In neither paper did Sloane have anything particularly new to add to what was already known about buried elephants and mammoths, namely that they were real organic remains. He added descriptions of his own collected pieces and Bell’s account of how his tusk was found, but these were additional evidence of things already known. Nevertheless, the importance of the two papers is threefold. First was bringing all of this information together, which was an act that shouldn’t be underestimated. Sloane’s survey was, by far, the most complete done on the subject and would remain so for almost forty years. Second was decisively linking the mysteries of elephant bones in Europe and mammoth bones in Siberia together and calling it one unified question. What were these bones and how did they get to their far-flung locations? Third was the fact that this was all being done by Hans Sloane himself. At this point in his life, he had enormous credibility among Europe’s intellectual elite. For twenty years, he had been the secretary for the society, a position that made corresponding with the greatest minds in Europe a duty. The extent and quality of his natural history collection was well known—later it would be the basis for the British Museum. When he said the elephant and mammoth questions were one and the same, his opinion had a weight that couldn’t be dismissed. Typical of his present-the-facts-and-stand-back attitude was how he dealt with the question of how these elephants and mammoths came to buried where they were found. Using Tentzel’s argument, he pointed out that human agency could not explain the best-documented discoveries, and he agreed that the Deluge was the best solution available. But that agreement didn’t equal support. He allowed that other solutions might exist. After summarizing Tatishchev’s paper, he added a plea for more information:
It is to be hoped, that this Matter will one Time or other be set to a still clearer Light, particularly after the Order of his late Czarish Majesty was pleased to give to the Governor General of Siberia, to spare no Care nor Cost to find a whole Skeleton of this Animal.

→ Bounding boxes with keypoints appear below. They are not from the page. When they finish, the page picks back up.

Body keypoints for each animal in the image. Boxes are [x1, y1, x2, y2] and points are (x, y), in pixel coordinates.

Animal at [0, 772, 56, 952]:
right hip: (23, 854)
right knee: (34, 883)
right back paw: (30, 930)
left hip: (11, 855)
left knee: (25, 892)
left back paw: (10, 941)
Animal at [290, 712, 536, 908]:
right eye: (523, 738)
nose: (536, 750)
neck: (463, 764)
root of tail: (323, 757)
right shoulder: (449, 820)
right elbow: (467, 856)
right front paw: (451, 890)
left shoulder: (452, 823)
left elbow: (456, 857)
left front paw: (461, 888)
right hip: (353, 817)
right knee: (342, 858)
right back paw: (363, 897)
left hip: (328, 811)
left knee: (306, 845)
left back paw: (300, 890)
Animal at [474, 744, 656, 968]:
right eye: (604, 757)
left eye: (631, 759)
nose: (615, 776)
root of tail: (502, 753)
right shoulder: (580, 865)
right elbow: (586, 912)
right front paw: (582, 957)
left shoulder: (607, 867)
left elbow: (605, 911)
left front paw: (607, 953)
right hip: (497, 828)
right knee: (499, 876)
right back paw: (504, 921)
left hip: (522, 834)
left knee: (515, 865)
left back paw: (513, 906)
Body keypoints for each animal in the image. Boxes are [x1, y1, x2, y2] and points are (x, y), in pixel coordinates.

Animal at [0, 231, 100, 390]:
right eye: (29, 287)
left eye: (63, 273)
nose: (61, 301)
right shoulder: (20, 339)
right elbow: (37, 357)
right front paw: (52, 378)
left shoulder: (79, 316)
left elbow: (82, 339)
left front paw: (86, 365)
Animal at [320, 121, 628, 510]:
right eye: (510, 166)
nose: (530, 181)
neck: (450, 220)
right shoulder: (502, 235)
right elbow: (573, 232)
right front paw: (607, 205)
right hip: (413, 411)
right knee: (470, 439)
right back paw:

Over in Russia, Peter the Great was impressed by the academies he met with during his two trips to the West. He added the creation of one, along with its own journal, to the long list of things he needed for a fully modernized country. Two problems stood in his way: a lack of educated Russians and the fact that most of the budget was going directly or indirectly to the military. For a time, the second of these slightly alleviated the first. The experts he hired to help with his military build-up educated a cohort of Russians in technical skills, mathematics, and basic literacy (though usually in Dutch or German). Following his first trip he corresponded with Leibniz about education, and although he didn’t adopt his recommendations, it led him to experiment. Trying to build on the existing system of church schools was a failure due to the hostility to secular knowledge among church officials and the fact that none of the teachers knew much beyond how to train clergy. Once the war began he allowed POWs to teach some noble boys and even invited German missionaries to set up schools, but again the results were meager. After Poltava, he encouraged scores of Swedish officers to explore the east
, but he must have known most of them would leave once the war was over. Sometime before his second trip to the West, knowing that the war was winding down, he began to seriously make plans for a university and academy after the war. Knowing that this was a few years in the future and being the impatient man he was, Peter hired a small number of experts to make more formal expeditions than the POWs were making. Most of these trips were planned by his doctor, Robert Erskine.